**Work order**
Could you write out all the lines below again, changing "Микрокредиты" to "Займы" everywhere it occurs and leaving everything else as it is?

**Information supplied**
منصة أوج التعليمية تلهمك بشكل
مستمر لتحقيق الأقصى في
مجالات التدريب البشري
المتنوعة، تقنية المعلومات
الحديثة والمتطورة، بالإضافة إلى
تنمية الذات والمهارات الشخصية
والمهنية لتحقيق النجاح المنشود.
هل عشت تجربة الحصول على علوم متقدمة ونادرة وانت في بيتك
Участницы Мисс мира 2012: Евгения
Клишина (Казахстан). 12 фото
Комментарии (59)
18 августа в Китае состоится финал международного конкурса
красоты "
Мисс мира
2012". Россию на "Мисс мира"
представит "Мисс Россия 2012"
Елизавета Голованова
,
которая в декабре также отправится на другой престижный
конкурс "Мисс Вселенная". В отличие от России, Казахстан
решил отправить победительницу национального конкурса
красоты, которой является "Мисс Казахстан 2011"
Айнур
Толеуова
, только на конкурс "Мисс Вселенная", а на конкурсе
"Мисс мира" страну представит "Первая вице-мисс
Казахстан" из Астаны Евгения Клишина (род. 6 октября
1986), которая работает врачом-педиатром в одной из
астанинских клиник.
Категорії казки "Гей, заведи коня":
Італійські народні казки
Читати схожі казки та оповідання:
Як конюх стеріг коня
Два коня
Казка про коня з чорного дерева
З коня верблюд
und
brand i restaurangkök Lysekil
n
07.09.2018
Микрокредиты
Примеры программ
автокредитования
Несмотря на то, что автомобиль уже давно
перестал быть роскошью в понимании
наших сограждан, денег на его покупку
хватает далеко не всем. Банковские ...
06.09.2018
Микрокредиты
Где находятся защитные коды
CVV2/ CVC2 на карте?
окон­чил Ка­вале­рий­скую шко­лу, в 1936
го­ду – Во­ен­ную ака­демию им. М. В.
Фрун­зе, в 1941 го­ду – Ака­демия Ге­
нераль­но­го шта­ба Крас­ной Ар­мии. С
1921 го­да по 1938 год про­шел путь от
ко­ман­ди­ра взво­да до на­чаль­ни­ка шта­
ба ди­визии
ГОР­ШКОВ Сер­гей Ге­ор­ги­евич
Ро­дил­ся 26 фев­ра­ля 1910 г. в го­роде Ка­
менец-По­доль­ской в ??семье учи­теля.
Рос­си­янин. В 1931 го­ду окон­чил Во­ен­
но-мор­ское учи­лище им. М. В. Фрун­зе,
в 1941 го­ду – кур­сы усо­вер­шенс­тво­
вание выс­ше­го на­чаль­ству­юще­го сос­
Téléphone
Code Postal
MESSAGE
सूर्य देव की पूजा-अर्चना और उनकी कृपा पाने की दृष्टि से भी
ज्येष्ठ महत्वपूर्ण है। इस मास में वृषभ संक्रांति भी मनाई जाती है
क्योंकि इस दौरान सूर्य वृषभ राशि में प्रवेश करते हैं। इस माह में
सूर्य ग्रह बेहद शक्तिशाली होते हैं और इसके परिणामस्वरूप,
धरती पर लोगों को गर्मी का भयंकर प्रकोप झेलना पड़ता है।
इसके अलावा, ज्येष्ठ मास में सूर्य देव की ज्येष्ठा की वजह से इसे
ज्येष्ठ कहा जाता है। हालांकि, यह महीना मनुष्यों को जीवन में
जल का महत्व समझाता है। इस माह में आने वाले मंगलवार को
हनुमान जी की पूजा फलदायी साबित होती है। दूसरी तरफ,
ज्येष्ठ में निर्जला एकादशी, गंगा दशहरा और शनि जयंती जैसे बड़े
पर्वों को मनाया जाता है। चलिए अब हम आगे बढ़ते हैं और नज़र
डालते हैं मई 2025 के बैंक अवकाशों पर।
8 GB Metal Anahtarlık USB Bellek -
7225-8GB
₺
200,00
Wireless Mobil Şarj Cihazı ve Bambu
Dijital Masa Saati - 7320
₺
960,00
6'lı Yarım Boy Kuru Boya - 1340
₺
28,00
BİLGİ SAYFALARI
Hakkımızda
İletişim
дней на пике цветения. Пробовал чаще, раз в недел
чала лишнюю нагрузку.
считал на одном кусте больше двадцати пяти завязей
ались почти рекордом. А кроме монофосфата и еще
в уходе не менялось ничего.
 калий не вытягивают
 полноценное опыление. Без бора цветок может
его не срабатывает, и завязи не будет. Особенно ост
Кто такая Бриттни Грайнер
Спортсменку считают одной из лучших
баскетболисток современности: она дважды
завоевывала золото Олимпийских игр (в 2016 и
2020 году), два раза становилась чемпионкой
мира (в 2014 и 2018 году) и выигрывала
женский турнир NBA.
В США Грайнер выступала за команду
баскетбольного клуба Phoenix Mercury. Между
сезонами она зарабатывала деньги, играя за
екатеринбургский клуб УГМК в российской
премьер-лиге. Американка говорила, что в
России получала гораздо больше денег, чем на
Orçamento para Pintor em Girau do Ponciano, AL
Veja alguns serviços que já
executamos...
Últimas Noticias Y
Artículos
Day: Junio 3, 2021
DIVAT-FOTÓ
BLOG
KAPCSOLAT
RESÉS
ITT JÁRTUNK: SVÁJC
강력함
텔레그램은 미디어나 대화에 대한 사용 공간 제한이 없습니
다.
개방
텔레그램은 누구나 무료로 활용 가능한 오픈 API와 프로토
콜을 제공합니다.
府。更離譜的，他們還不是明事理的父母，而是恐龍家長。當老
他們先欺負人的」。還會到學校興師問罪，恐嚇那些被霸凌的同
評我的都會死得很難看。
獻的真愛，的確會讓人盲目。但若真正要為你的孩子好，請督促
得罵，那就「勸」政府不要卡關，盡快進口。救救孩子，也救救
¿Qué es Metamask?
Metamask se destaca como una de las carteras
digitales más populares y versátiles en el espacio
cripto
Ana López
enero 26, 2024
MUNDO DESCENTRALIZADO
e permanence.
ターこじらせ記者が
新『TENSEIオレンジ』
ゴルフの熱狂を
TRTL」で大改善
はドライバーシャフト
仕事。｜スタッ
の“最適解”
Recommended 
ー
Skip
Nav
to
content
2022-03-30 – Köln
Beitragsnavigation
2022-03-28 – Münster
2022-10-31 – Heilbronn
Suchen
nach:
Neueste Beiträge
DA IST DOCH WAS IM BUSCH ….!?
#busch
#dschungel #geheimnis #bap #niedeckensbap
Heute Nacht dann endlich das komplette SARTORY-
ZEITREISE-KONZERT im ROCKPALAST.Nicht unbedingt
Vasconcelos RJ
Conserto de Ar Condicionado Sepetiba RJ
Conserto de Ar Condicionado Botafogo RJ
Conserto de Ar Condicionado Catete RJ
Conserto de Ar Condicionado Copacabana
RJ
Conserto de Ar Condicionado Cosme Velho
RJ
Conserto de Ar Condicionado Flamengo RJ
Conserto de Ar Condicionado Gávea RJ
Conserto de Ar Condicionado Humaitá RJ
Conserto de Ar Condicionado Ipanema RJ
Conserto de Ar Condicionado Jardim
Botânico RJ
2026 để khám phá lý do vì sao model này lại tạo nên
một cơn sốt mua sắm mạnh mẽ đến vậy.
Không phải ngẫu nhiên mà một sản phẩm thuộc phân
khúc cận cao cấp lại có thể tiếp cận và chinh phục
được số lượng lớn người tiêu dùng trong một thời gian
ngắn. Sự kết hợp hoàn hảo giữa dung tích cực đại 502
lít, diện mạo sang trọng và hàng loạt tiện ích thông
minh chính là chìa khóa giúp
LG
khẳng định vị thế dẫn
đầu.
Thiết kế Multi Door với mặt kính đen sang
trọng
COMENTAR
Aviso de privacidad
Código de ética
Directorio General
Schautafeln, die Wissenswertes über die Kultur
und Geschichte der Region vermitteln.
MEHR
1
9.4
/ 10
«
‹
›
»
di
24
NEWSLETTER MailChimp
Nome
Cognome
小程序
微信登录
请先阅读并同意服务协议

**Response**
منصة أوج التعليمية تلهمك بشكل
مستمر لتحقيق الأقصى في
مجالات التدريب البشري
المتنوعة، تقنية المعلومات
الحديثة والمتطورة، بالإضافة إلى
تنمية الذات والمهارات الشخصية
والمهنية لتحقيق النجاح المنشود.
هل عشت تجربة الحصول على علوم متقدمة ونادرة وانت في بيتك
Участницы Мисс мира 2012: Евгения
Клишина (Казахстан). 12 фото
Комментарии (59)
18 августа в Китае состоится финал международного конкурса
красоты "
Мисс мира
2012". Россию на "Мисс мира"
представит "Мисс Россия 2012"
Елизавета Голованова
,
которая в декабре также отправится на другой престижный
конкурс "Мисс Вселенная". В отличие от России, Казахстан
решил отправить победительницу национального конкурса
красоты, которой является "Мисс Казахстан 2011"
Айнур
Толеуова
, только на конкурс "Мисс Вселенная", а на конкурсе
"Мисс мира" страну представит "Первая вице-мисс
Казахстан" из Астаны Евгения Клишина (род. 6 октября
1986), которая работает врачом-педиатром в одной из
астанинских клиник.
Категорії казки "Гей, заведи коня":
Італійські народні казки
Читати схожі казки та оповідання:
Як конюх стеріг коня
Два коня
Казка про коня з чорного дерева
З коня верблюд
und
brand i restaurangkök Lysekil
n
07.09.2018
Займы
Примеры программ
автокредитования
Несмотря на то, что автомобиль уже давно
перестал быть роскошью в понимании
наших сограждан, денег на его покупку
хватает далеко не всем. Банковские ...
06.09.2018
Займы
Где находятся защитные коды
CVV2/ CVC2 на карте?
окон­чил Ка­вале­рий­скую шко­лу, в 1936
го­ду – Во­ен­ную ака­демию им. М. В.
Фрун­зе, в 1941 го­ду – Ака­демия Ге­
нераль­но­го шта­ба Крас­ной Ар­мии. С
1921 го­да по 1938 год про­шел путь от
ко­ман­ди­ра взво­да до на­чаль­ни­ка шта­
ба ди­визии
ГОР­ШКОВ Сер­гей Ге­ор­ги­евич
Ро­дил­ся 26 фев­ра­ля 1910 г. в го­роде Ка­
менец-По­доль­ской в ??семье учи­теля.
Рос­си­янин. В 1931 го­ду окон­чил Во­ен­
но-мор­ское учи­лище им. М. В. Фрун­зе,
в 1941 го­ду – кур­сы усо­вер­шенс­тво­
вание выс­ше­го на­чаль­ству­юще­го сос­
Téléphone
Code Postal
MESSAGE
सूर्य देव की पूजा-अर्चना और उनकी कृपा पाने की दृष्टि से भी
ज्येष्ठ महत्वपूर्ण है। इस मास में वृषभ संक्रांति भी मनाई जाती है
क्योंकि इस दौरान सूर्य वृषभ राशि में प्रवेश करते हैं। इस माह में
सूर्य ग्रह बेहद शक्तिशाली होते हैं और इसके परिणामस्वरूप,
धरती पर लोगों को गर्मी का भयंकर प्रकोप झेलना पड़ता है।
इसके अलावा, ज्येष्ठ मास में सूर्य देव की ज्येष्ठा की वजह से इसे
ज्येष्ठ कहा जाता है। हालांकि, यह महीना मनुष्यों को जीवन में
जल का महत्व समझाता है। इस माह में आने वाले मंगलवार को
हनुमान जी की पूजा फलदायी साबित होती है। दूसरी तरफ,
ज्येष्ठ में निर्जला एकादशी, गंगा दशहरा और शनि जयंती जैसे बड़े
पर्वों को मनाया जाता है। चलिए अब हम आगे बढ़ते हैं और नज़र
डालते हैं मई 2025 के बैंक अवकाशों पर।
8 GB Metal Anahtarlık USB Bellek -
7225-8GB
₺
200,00
Wireless Mobil Şarj Cihazı ve Bambu
Dijital Masa Saati - 7320
₺
960,00
6'lı Yarım Boy Kuru Boya - 1340
₺
28,00
BİLGİ SAYFALARI
Hakkımızda
İletişim
дней на пике цветения. Пробовал чаще, раз в недел
чала лишнюю нагрузку.
считал на одном кусте больше двадцати пяти завязей
ались почти рекордом. А кроме монофосфата и еще
в уходе не менялось ничего.
 калий не вытягивают
 полноценное опыление. Без бора цветок может
его не срабатывает, и завязи не будет. Особенно ост
Кто такая Бриттни Грайнер
Спортсменку считают одной из лучших
баскетболисток современности: она дважды
завоевывала золото Олимпийских игр (в 2016 и
2020 году), два раза становилась чемпионкой
мира (в 2014 и 2018 году) и выигрывала
женский турнир NBA.
В США Грайнер выступала за команду
баскетбольного клуба Phoenix Mercury. Между
сезонами она зарабатывала деньги, играя за
екатеринбургский клуб УГМК в российской
премьер-лиге. Американка говорила, что в
России получала гораздо больше денег, чем на
Orçamento para Pintor em Girau do Ponciano, AL
Veja alguns serviços que já
executamos...
Últimas Noticias Y
Artículos
Day: Junio 3, 2021
DIVAT-FOTÓ
BLOG
KAPCSOLAT
RESÉS
ITT JÁRTUNK: SVÁJC
강력함
텔레그램은 미디어나 대화에 대한 사용 공간 제한이 없습니
다.
개방
텔레그램은 누구나 무료로 활용 가능한 오픈 API와 프로토
콜을 제공합니다.
府。更離譜的，他們還不是明事理的父母，而是恐龍家長。當老
他們先欺負人的」。還會到學校興師問罪，恐嚇那些被霸凌的同
評我的都會死得很難看。
獻的真愛，的確會讓人盲目。但若真正要為你的孩子好，請督促
得罵，那就「勸」政府不要卡關，盡快進口。救救孩子，也救救
¿Qué es Metamask?
Metamask se destaca como una de las carteras
digitales más populares y versátiles en el espacio
cripto
Ana López
enero 26, 2024
MUNDO DESCENTRALIZADO
e permanence.
ターこじらせ記者が
新『TENSEIオレンジ』
ゴルフの熱狂を
TRTL」で大改善
はドライバーシャフト
仕事。｜スタッ
の“最適解”
Recommended 
ー
Skip
Nav
to
content
2022-03-30 – Köln
Beitragsnavigation
2022-03-28 – Münster
2022-10-31 – Heilbronn
Suchen
nach:
Neueste Beiträge
DA IST DOCH WAS IM BUSCH ….!?
#busch
#dschungel #geheimnis #bap #niedeckensbap
Heute Nacht dann endlich das komplette SARTORY-
ZEITREISE-KONZERT im ROCKPALAST.Nicht unbedingt
Vasconcelos RJ
Conserto de Ar Condicionado Sepetiba RJ
Conserto de Ar Condicionado Botafogo RJ
Conserto de Ar Condicionado Catete RJ
Conserto de Ar Condicionado Copacabana
RJ
Conserto de Ar Condicionado Cosme Velho
RJ
Conserto de Ar Condicionado Flamengo RJ
Conserto de Ar Condicionado Gávea RJ
Conserto de Ar Condicionado Humaitá RJ
Conserto de Ar Condicionado Ipanema RJ
Conserto de Ar Condicionado Jardim
Botânico RJ
2026 để khám phá lý do vì sao model này lại tạo nên
một cơn sốt mua sắm mạnh mẽ đến vậy.
Không phải ngẫu nhiên mà một sản phẩm thuộc phân
khúc cận cao cấp lại có thể tiếp cận và chinh phục
được số lượng lớn người tiêu dùng trong một thời gian
ngắn. Sự kết hợp hoàn hảo giữa dung tích cực đại 502
lít, diện mạo sang trọng và hàng loạt tiện ích thông
minh chính là chìa khóa giúp
LG
khẳng định vị thế dẫn
đầu.
Thiết kế Multi Door với mặt kính đen sang
trọng
COMENTAR
Aviso de privacidad
Código de ética
Directorio General
Schautafeln, die Wissenswertes über die Kultur
und Geschichte der Region vermitteln.
MEHR
1
9.4
/ 10
«
‹
›
»
di
24
NEWSLETTER MailChimp
Nome
Cognome
小程序
微信登录
请先阅读并同意服务协议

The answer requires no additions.